──────── EXTRACT PROVIDED ────────

It's a stretch - and a wholly insufficient answer for most reasonable minds - but Bott's comments actually reflected mainstream Mormon opinion for at least 150 years.
Founded in 1830, the Latter Day Saint (LDS) movement was started by Joseph Smith, who claimed to have received a revelation from which he penned the Book of Mormon. LDS theology claimed that people of the black African Diaspora were cursed. Today, Mormons still teach that a war in heaven took place when Jesus and Lucifer, both considered sons of God, disagreed on whether or not humans should be given free will.
According to Smith, Jesus believed that only a select few could be saved, while Lucifer believed that everyone should be given a chance at salvation. Smith's revelation purports that the spirits who sided with Lucifer ended up being born as darker-skinned people, cursed by God, and were undeserving of the priesthood.
Though Smith may have been unduly influenced by the slave-owning society in which he lived -- more than any actual spiritual awakening -- the official doctrine of the LDS Church still views his writings as divinely inspired. And despite the ban being lifted in 1978 -- more than a decade following the 1964 Civil Rights Act -- the Church has never disavowed the scripture or Joseph Smith and Brigham Young's teachings, which are fraught with racial bias.

──────── DATASET ────────

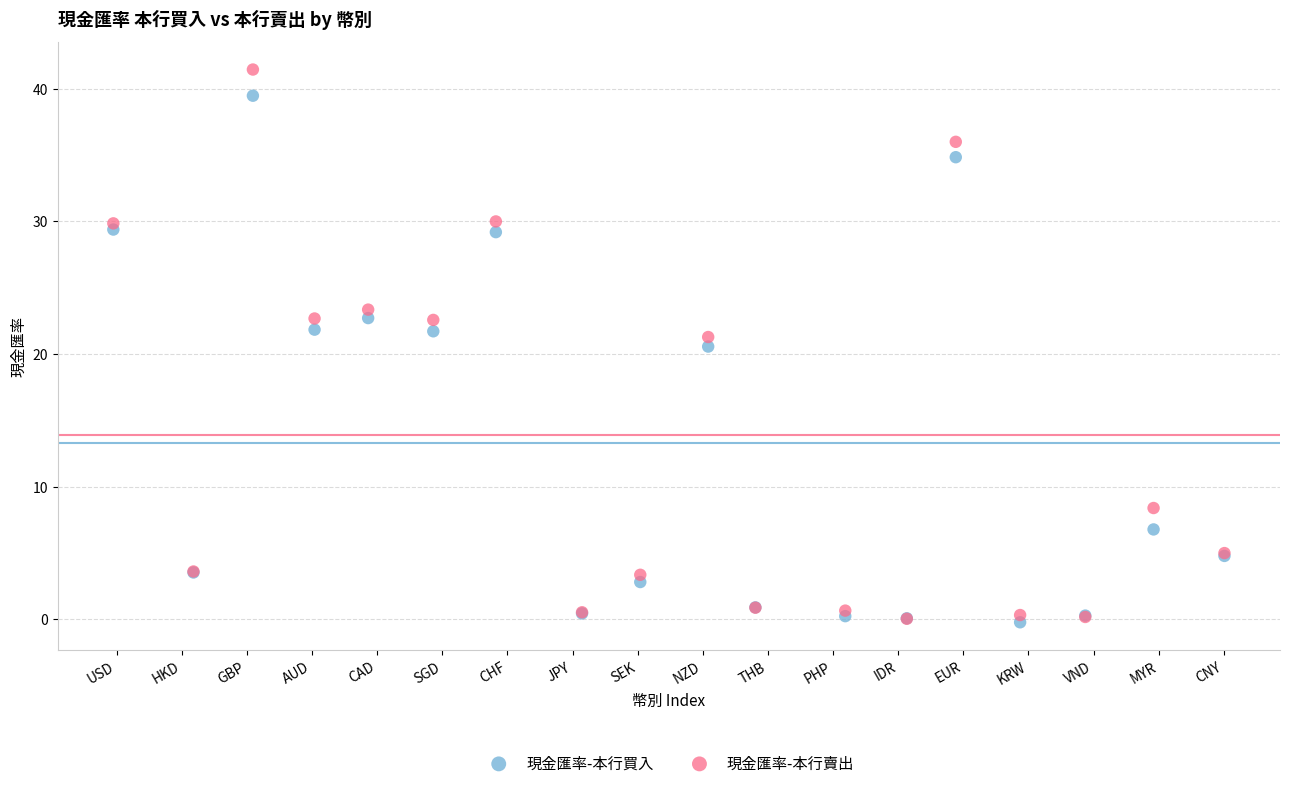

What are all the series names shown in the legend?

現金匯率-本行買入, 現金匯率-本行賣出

────────
──────── DATASET ────────

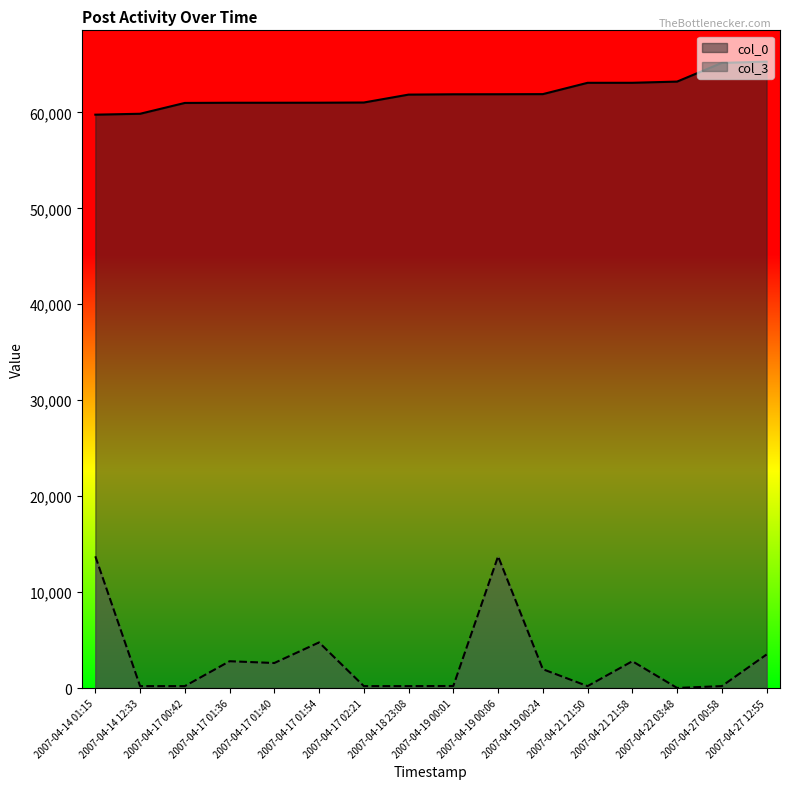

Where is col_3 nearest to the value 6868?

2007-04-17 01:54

────────

**PROBLEM 1**
Summarize the passage on Mormon racial doctrine in two sentences.
**PROBLEM 2**
Edit the passage on Mormon racial doctrine: give everything from "Founded in 1830, the" down to "given free will." again, replacing "free will" with "freedom of choice".
**PROBLEM 3**
Resume the passage on Mormon racial doctrine after its final sentence.

**OUTPUT 1**
Bott's comments reflected mainstream Mormon opinion for at least 150 years, since the movement founded by Joseph Smith in 1830 held that people of the black African Diaspora were cursed and undeserving of the priesthood. Although the priesthood ban was lifted in 1978, the LDS Church still treats Smith's writings as divinely inspired and has never disavowed the scripture or the racially biased teachings of Smith and Brigham Young.

**OUTPUT 2**
Founded in 1830, the Latter Day Saint (LDS) movement was started by Joseph Smith, who claimed to have received a revelation from which he penned the Book of Mormon. LDS theology claimed that people of the black African Diaspora were cursed. Today, Mormons still teach that a war in heaven took place when Jesus and Lucifer, both considered sons of God, disagreed on whether or not humans should be given freedom of choice.

**OUTPUT 3**
Further complicating the matter are the dubious circumstances under which Mormon leaders eventually saw the light. In early 1978, the U.S. Department of Justice threatened to revoke the LDS tax-exempt status if it continued to discriminate on the basis of race. It was then that the Mormon "living prophet" declared his new revelation -- thereby protecting millions, if not billions, in potential tax liabilities.
In response to Ricard Bott's claims, the Church of Latter-day Saints issued an official statement yesterday condemning racism, "including any and all past racism by individuals both inside and outside the church."
This represented the most forceful statement the Church has made on the subject to date, but if the story gains more traction -- or if Bott defends his stance -- this will undoubtedly prove to be a mitigating factor for Mitt Romney, forcing him to speak about the racial politics of his faith.
Romney has claimed that he was so moved when the church finally allowed blacks into the priesthood that he broke into tears. Yet he was a full grown man in his 30s and there is no evidence whatsoever that he previously objected to or campaigned against the blatantly racist policies.
This right here will be the mantra repeated over & over & over & over again if Romney won the nomination.
A race about economics & social issues & world policies would be reduced by the MSM & Obamaites to a referendum on racism...all with the pre-approval of the GOP establishment!
Sickening!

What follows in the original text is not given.